• Posted on : November 17, 2016
  • Posted by : Tom Fletcher

Following the commentary about Trump's first round of telephone calls with leaders is a reminder of how the congratulatory call is a particular diplomatic minefield. Often a new leader wants to establish domestic and international credibility fast, and receiving calls from other world leaders is a great way to do it. But those he hopes to call him might not agree that he should be the leader, or might simply have other priorities on their minds. 
Congratulatory calls are not usually very substantive. Maybe the odd bit of political advice. A couple of markers on policy issues, especially with methodical leaders like Obama or Merkel. But nothing heavy. When I was in No 10, I would work with ambassadors, advisers to leaders, or intuition to identify an early point of connection between leaders - it was striking how much more business could be done later if the leaders felt a genuine rapport. US officials take a verbatim note of their leader's calls, which hampers spontaneity a bit. UK officials give a more edited account -  "what I think he thinks he ought to have said".
Of course, advisers never want too much direct contact with between leaders, preferring to control the channel of communication. (On receiving his first telegram, in the 1860s, British Foreign Secretary Palmerston is reported to have spluttered “My God, this is the end of diplomacy.") Usually, officials agree lines with their counterparts in advance on how to brief the call to the media - this was particularly the case with the White House, partly because they are very careful about the language used, and partly because we were all conscious of the UK media looking for mischief. Some countries even try to script the call beforehand, though in my experience most leaders - especially Sarkozy - were hard to script. 
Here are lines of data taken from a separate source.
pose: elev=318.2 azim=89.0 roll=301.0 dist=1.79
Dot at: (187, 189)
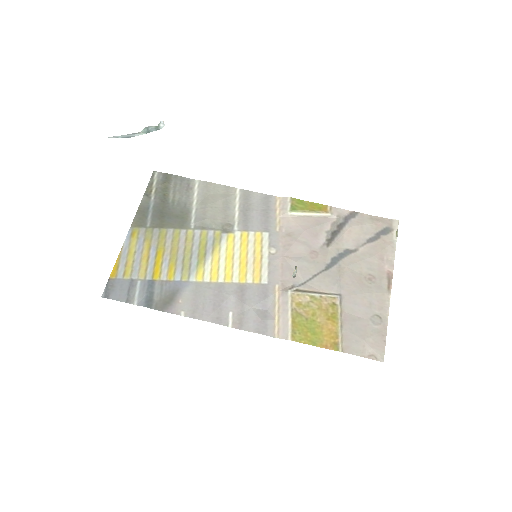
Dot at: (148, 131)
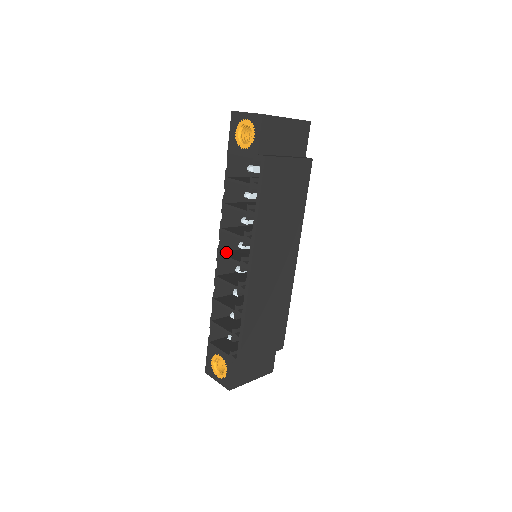
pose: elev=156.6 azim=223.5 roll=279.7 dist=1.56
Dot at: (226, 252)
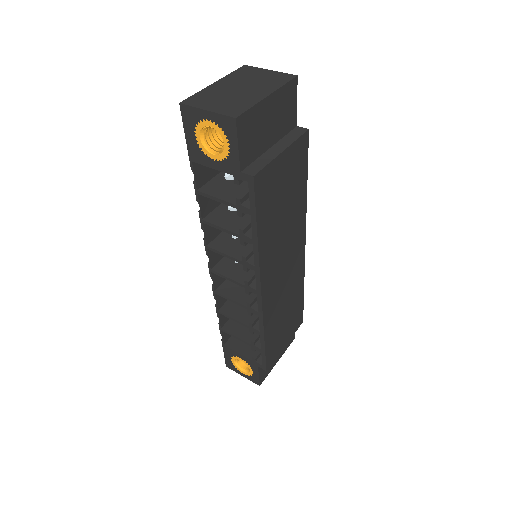
Dot at: (219, 265)
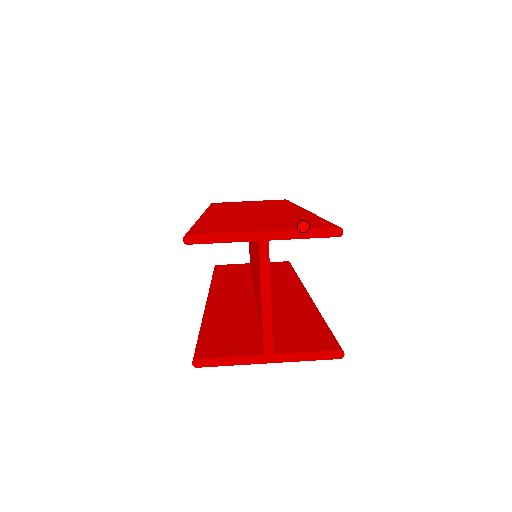
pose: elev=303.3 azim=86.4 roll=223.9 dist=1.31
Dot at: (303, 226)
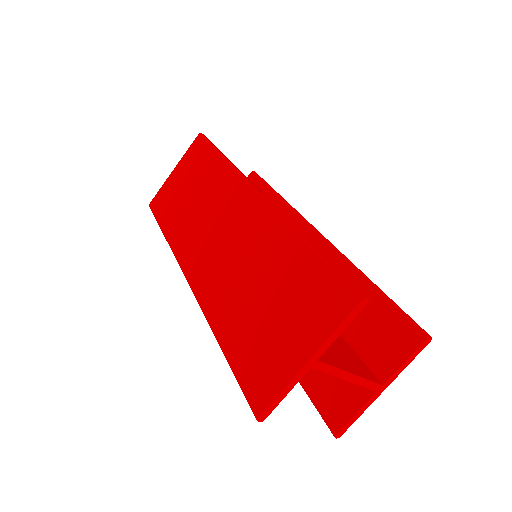
Dot at: (326, 315)
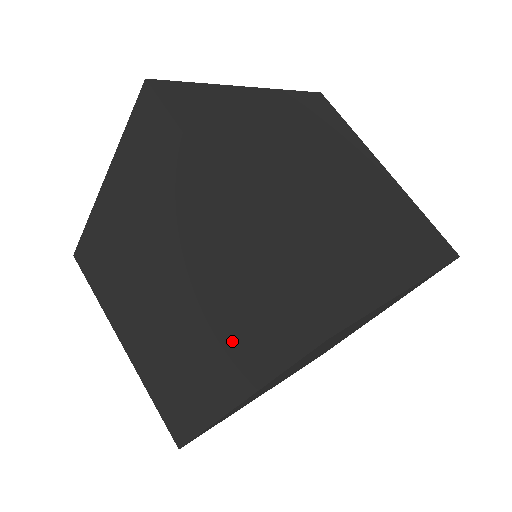
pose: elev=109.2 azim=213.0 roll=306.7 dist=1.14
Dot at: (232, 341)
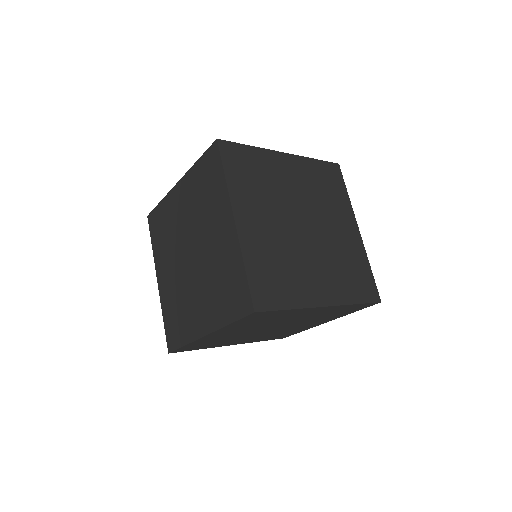
Dot at: (214, 299)
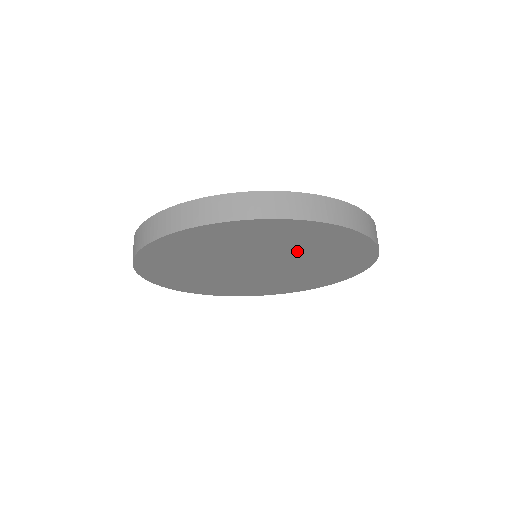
With outward calls to new leaders, it is often harder to manage the logistics. I would sometimes ask our Ambassador to crash an incoming leader's celebration, and literally pass him or her the 'phone. 
The Trump calls demonstrate three interesting differences different the US and UK systems:
  • The UK does not have a transition period, so the new PM receives congratulatory calls once in No 10. And briefings are all prepared in advance. There would not be time to cook them up between PMs - we had 40 minutes between Gordon Brown leaving No 10 and David Cameron arriving. The UK system is not perfect, but it is therefore a bit more orderly, and allows the order of calls to be thought through a bit. In my experience, the office of the leader arriving in power has more say over timing than those calling in. I had Obama lined up to call David Cameron at 2100, twenty minutes after the new PM arrived in the building. DC then spoke to Merkel (Germany) at 21115, Rudd (Australia) and Harper (Canada), with Sarkozy (France), Singh (India), Hayotama (Japan) and Wen (China) the next day. The rush of the moment meant we nearly put a hoax caller through, pretending to be Harper. Obviously the calls requiring translation take a bit longer to fix, and presumably did for Trump;
  • Once in office, leaders rarely if ever 'cold call' their opposite numbers. In my four years in No 10, we did it only once, during the financial crisis of 2009, when Gordon Brown wanted to bounce Sarkozy into a deal on “naked short selling”. With no warning of the call, we could not arrange a professional translator, ensuring huge confusion when “naked short selling” was rendered into hesitating French as “short, nude sales”. Sarkozy was understandably perplexed;
  • In the UK system, civil servant advisers usually stay on. So they will have an existing network of camaraderie or rivalry with their counterparts in other leaders' offices, particularly Washington, Paris and Berlin. In her congratulatory call to David Cameron, Merkel asked him with bemusement if it was really true that I was still there. One idiosyncracy of the UK system is that Switchboard also place farewell calls that come in for the departing PM. In the 2010 transition, my job involved listening to the calls to the outgoing and incoming PMs. Obama called Gordon Brown to thank him for leading the world out of the financial crisis, just after speaking to David Cameron. Sometimes calls happened simultaneously - I was taking notes on the first McGuiness call to David Cameron while listening to Netanyahu's farewell call to Gordon Brown.

All this to say that there really are far bigger issues to worry about (see my last post) than where the PM figured in the list of calls to Trump Tower.